BEGIN RECORDS FOR THIS TASK
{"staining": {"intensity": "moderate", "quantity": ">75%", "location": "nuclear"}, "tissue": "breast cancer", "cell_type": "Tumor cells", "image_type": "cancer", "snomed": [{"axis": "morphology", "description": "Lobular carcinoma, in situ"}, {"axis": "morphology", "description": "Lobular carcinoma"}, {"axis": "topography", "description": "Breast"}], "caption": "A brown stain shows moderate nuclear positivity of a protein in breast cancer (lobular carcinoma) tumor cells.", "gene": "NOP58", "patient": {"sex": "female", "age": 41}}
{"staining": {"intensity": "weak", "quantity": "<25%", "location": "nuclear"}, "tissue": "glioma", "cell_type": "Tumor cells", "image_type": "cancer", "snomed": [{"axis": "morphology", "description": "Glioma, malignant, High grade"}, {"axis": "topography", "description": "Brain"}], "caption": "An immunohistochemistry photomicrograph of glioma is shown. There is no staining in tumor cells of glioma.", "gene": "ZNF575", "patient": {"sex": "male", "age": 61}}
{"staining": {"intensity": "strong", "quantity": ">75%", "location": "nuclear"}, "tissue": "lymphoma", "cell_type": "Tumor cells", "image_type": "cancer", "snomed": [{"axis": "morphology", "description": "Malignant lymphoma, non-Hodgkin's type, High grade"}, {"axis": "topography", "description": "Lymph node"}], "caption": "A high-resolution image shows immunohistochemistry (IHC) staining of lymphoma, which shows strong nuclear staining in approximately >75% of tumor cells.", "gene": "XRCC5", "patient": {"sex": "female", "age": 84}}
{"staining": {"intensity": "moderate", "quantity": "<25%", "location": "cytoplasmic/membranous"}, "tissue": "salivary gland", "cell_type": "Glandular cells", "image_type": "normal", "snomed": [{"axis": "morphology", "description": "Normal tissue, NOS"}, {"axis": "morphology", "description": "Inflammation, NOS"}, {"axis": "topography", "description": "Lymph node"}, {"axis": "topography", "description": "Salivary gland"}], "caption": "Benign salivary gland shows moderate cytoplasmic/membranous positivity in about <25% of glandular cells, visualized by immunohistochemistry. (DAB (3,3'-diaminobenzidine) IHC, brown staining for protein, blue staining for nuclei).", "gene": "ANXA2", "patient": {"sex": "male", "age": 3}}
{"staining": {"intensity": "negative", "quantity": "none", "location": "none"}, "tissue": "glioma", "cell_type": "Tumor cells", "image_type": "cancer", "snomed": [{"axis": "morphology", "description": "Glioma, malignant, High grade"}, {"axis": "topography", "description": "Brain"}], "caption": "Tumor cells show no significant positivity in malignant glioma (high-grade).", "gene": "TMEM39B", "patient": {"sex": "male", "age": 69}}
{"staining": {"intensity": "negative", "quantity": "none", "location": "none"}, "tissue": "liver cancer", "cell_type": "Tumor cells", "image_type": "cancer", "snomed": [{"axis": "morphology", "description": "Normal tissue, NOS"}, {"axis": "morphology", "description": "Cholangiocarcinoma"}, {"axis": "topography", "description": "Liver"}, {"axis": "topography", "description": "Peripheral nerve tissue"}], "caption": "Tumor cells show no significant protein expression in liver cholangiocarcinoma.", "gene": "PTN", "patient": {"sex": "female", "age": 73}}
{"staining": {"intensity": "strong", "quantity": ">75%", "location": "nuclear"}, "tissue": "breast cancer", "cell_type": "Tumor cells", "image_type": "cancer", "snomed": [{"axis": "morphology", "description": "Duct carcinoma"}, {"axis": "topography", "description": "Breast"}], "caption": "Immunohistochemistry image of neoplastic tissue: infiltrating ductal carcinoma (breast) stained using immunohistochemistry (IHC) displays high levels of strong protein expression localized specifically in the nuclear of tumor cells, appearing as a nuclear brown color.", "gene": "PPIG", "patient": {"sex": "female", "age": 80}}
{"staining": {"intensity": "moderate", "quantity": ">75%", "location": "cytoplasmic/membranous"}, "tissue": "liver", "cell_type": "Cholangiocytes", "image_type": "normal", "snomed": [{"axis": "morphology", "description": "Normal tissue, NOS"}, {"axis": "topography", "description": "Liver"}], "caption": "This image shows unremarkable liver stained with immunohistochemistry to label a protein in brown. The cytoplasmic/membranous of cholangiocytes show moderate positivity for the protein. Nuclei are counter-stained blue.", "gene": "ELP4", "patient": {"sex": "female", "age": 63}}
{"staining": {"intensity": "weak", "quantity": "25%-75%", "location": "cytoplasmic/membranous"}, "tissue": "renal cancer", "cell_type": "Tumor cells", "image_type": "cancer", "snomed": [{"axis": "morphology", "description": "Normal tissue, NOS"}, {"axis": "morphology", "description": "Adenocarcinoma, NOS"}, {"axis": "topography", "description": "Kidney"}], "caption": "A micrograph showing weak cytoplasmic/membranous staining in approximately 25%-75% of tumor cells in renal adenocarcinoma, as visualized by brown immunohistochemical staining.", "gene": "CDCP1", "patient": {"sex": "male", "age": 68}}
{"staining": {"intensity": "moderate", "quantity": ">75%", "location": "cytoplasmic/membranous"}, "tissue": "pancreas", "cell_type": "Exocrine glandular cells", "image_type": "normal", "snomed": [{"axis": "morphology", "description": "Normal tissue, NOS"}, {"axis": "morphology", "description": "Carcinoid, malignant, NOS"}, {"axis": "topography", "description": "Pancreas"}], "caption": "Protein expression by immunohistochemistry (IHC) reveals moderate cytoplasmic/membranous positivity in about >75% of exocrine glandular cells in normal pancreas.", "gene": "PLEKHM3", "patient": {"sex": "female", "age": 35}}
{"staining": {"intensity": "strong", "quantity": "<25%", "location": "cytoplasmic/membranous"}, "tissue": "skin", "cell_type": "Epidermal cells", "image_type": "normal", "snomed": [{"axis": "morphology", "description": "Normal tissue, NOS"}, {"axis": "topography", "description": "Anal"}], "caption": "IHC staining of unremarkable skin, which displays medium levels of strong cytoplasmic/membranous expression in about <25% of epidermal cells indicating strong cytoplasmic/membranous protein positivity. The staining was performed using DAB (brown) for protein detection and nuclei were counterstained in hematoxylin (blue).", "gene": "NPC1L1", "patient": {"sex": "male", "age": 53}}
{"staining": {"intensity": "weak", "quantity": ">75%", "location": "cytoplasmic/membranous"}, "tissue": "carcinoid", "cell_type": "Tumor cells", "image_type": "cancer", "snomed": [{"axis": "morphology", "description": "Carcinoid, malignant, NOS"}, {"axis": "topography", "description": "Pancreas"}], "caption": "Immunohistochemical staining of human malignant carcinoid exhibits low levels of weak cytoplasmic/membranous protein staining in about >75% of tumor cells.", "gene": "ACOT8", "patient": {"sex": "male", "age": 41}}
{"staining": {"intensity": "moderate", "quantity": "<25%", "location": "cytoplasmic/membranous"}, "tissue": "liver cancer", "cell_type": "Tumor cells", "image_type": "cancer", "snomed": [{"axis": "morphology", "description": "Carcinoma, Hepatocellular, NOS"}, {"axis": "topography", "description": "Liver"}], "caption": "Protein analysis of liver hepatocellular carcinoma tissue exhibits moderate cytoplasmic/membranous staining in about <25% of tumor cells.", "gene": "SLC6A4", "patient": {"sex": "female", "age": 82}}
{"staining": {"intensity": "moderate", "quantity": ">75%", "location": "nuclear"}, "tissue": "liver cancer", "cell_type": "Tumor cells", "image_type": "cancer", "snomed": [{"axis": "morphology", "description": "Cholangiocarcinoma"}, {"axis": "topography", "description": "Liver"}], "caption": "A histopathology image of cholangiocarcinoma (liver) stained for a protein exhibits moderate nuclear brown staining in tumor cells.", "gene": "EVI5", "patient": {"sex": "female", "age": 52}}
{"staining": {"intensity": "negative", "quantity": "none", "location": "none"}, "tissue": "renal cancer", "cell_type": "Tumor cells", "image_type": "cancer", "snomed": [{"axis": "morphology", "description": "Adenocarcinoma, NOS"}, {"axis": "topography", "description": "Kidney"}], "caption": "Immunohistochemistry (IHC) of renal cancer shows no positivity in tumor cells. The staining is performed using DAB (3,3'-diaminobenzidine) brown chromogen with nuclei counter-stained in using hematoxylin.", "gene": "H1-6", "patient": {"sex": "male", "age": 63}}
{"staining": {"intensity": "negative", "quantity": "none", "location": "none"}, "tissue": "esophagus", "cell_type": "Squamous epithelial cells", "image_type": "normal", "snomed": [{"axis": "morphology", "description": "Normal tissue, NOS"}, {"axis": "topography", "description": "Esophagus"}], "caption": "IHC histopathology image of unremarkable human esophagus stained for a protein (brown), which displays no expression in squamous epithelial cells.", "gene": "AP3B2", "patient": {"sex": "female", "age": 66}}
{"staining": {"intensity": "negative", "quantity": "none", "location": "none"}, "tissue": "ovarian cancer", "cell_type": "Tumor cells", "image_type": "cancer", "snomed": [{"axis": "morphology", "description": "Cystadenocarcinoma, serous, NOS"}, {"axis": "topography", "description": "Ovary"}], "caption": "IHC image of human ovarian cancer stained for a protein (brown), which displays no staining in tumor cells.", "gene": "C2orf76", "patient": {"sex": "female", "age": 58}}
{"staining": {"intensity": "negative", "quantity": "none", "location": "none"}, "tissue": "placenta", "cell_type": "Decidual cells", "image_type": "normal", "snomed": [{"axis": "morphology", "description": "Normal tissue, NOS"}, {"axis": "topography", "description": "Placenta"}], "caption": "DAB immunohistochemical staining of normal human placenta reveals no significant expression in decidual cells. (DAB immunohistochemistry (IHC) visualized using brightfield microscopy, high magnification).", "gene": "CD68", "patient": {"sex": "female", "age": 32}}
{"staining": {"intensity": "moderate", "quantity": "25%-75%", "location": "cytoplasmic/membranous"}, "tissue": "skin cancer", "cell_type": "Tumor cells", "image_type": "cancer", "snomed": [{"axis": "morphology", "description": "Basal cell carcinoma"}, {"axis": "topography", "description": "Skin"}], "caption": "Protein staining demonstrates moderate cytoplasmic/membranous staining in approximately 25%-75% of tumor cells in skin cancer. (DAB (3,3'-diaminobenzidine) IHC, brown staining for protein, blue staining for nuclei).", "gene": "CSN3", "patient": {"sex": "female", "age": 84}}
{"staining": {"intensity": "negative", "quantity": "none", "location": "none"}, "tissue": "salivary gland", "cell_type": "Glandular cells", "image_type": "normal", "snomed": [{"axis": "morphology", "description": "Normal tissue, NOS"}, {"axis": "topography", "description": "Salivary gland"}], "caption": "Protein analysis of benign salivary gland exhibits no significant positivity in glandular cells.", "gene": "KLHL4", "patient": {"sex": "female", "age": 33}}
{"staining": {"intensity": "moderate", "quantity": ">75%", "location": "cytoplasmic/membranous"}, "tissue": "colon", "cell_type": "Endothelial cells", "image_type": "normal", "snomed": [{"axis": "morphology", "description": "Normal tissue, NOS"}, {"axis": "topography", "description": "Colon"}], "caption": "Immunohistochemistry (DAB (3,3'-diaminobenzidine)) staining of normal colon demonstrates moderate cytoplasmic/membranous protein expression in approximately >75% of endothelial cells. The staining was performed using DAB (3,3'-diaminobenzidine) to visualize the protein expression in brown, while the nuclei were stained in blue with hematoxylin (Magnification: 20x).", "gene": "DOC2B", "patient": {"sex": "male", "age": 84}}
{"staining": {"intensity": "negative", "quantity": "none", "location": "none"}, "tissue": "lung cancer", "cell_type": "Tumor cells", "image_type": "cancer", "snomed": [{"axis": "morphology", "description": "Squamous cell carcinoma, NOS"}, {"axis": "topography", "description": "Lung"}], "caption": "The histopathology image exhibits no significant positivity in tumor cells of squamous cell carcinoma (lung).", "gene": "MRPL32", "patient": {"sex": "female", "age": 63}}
END RECORDS FOR THIS TASK
WHAT YOU ARE ASKED TO DO => Every line above from the line with "image of unremarkable" to the line with "image of human", inclusive, must be returned exactly; no other line belongs in the reply.

TASK RESULT =>
{"staining": {"intensity": "negative", "quantity": "none", "location": "none"}, "tissue": "esophagus", "cell_type": "Squamous epithelial cells", "image_type": "normal", "snomed": [{"axis": "morphology", "description": "Normal tissue, NOS"}, {"axis": "topography", "description": "Esophagus"}], "caption": "IHC histopathology image of unremarkable human esophagus stained for a protein (brown), which displays no expression in squamous epithelial cells.", "gene": "AP3B2", "patient": {"sex": "female", "age": 66}}
{"staining": {"intensity": "negative", "quantity": "none", "location": "none"}, "tissue": "ovarian cancer", "cell_type": "Tumor cells", "image_type": "cancer", "snomed": [{"axis": "morphology", "description": "Cystadenocarcinoma, serous, NOS"}, {"axis": "topography", "description": "Ovary"}], "caption": "IHC image of human ovarian cancer stained for a protein (brown), which displays no staining in tumor cells.", "gene": "C2orf76", "patient": {"sex": "female", "age": 58}}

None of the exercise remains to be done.